→ **The problem**: Filter the data below for the string "Авгусманов" and copy each matching line.

[Edit difference data]
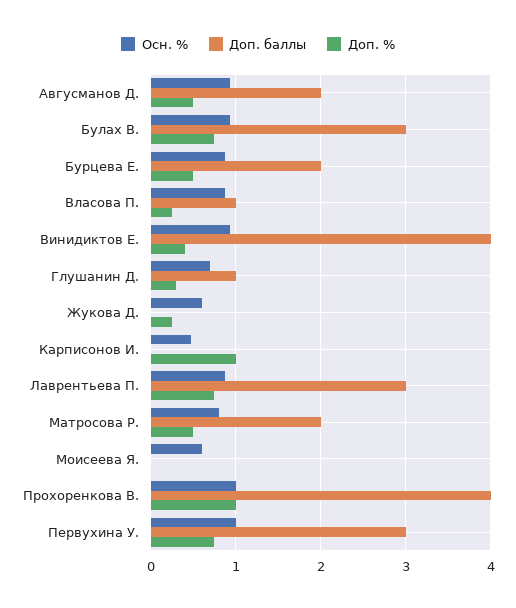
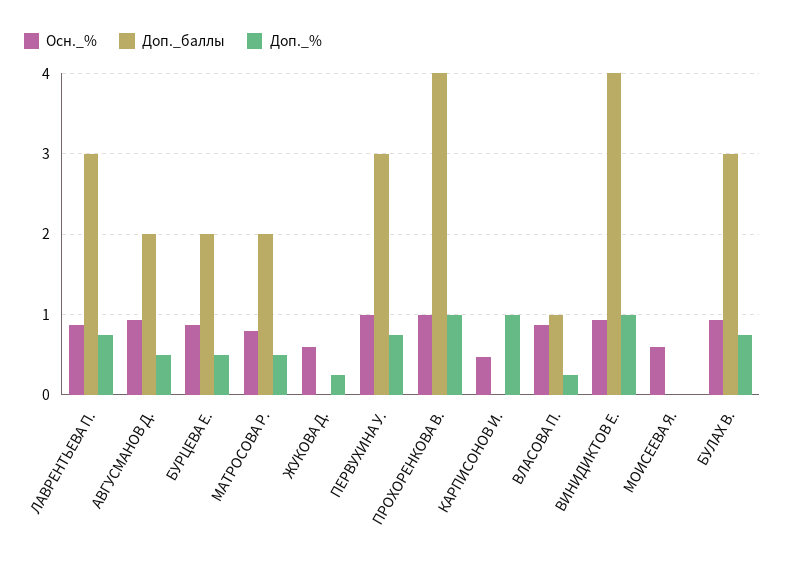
  {
    "Осн. %": {
      "Авгусманов Д.": 0.9,
      "Булах В.": 0.9,
      "Бурцева Е.": 0.9,
      "Власова П.": 0.9,
      "Винидиктов Е.": 0.9,
-     "Глушанин Д.": 0.7,
      "Жукова Д.": 0.6,
      "Карписонов И.": 0.5,
      "Лаврентьева П.": 0.9,
      "Матросова Р.": 0.8,
      "Моисеева Я.": 0.6,
      "Прохоренкова В.": 1,
      "Первухина У.": 1
    },
    "Доп. баллы": {
      "Авгусманов Д.": 2,
      "Булах В.": 3,
      "Бурцева Е.": 2,
      "Власова П.": 1,
      "Винидиктов Е.": 4,
-     "Глушанин Д.": 1,
      "Жукова Д.": 0,
      "Карписонов И.": 0,
      "Лаврентьева П.": 3,
      "Матросова Р.": 2,
      "Моисеева Я.": 0,
      "Прохоренкова В.": 4,
      "Первухина У.": 3
    },
    "Доп. %": {
      "Авгусманов Д.": 0.5,
      "Булах В.": 0.8,
      "Бурцева Е.": 0.5,
      "Власова П.": 0.3,
-     "Винидиктов Е.": 0.4,
+     "Винидиктов Е.": 1,
-     "Глушанин Д.": 0.3,
      "Жукова Д.": 0.3,
      "Карписонов И.": 1,
      "Лаврентьева П.": 0.8,
      "Матросова Р.": 0.5,
      "Моисеева Я.": 0,
      "Прохоренкова В.": 1,
      "Первухина У.": 0.8
    }
  }

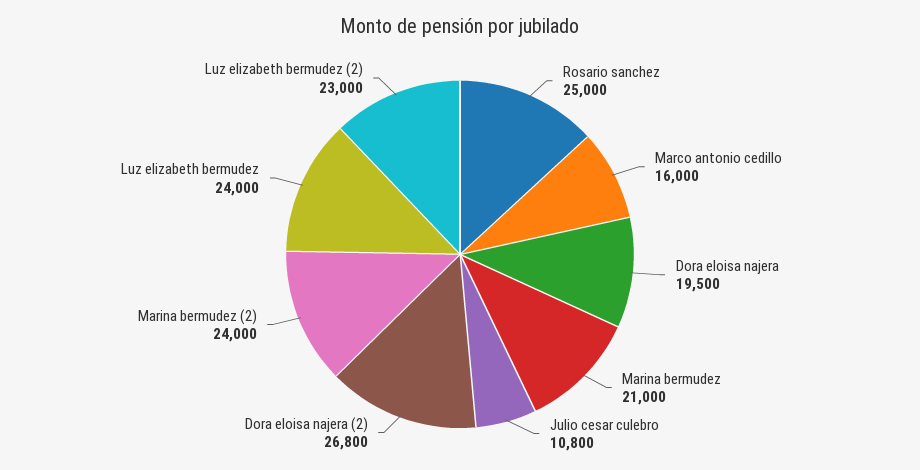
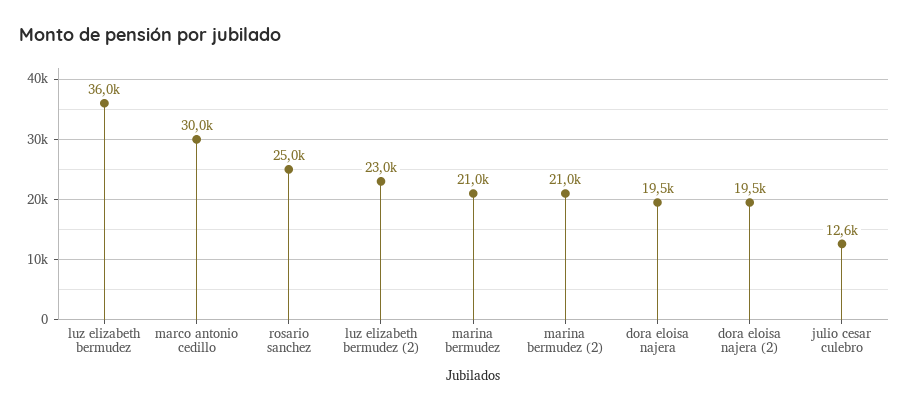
  {
    "Rosario sanchez": 25000,
-   "Marco antonio cedillo": 16000,
+   "Marco antonio cedillo": 30000,
    "Dora eloisa najera": 19500,
    "Marina bermudez": 21000,
-   "Julio cesar culebro": 10800,
+   "Julio cesar culebro": 12600,
-   "Dora eloisa najera (2)": 26800,
+   "Dora eloisa najera (2)": 19500,
-   "Marina bermudez (2)": 24000,
+   "Marina bermudez (2)": 21000,
-   "Luz elizabeth bermudez": 24000,
+   "Luz elizabeth bermudez": 36000,
    "Luz elizabeth bermudez (2)": 23000
  }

→ **Answer**:
      "Авгусманов Д.": 0.9,
      "Авгусманов Д.": 2,
      "Авгусманов Д.": 0.5,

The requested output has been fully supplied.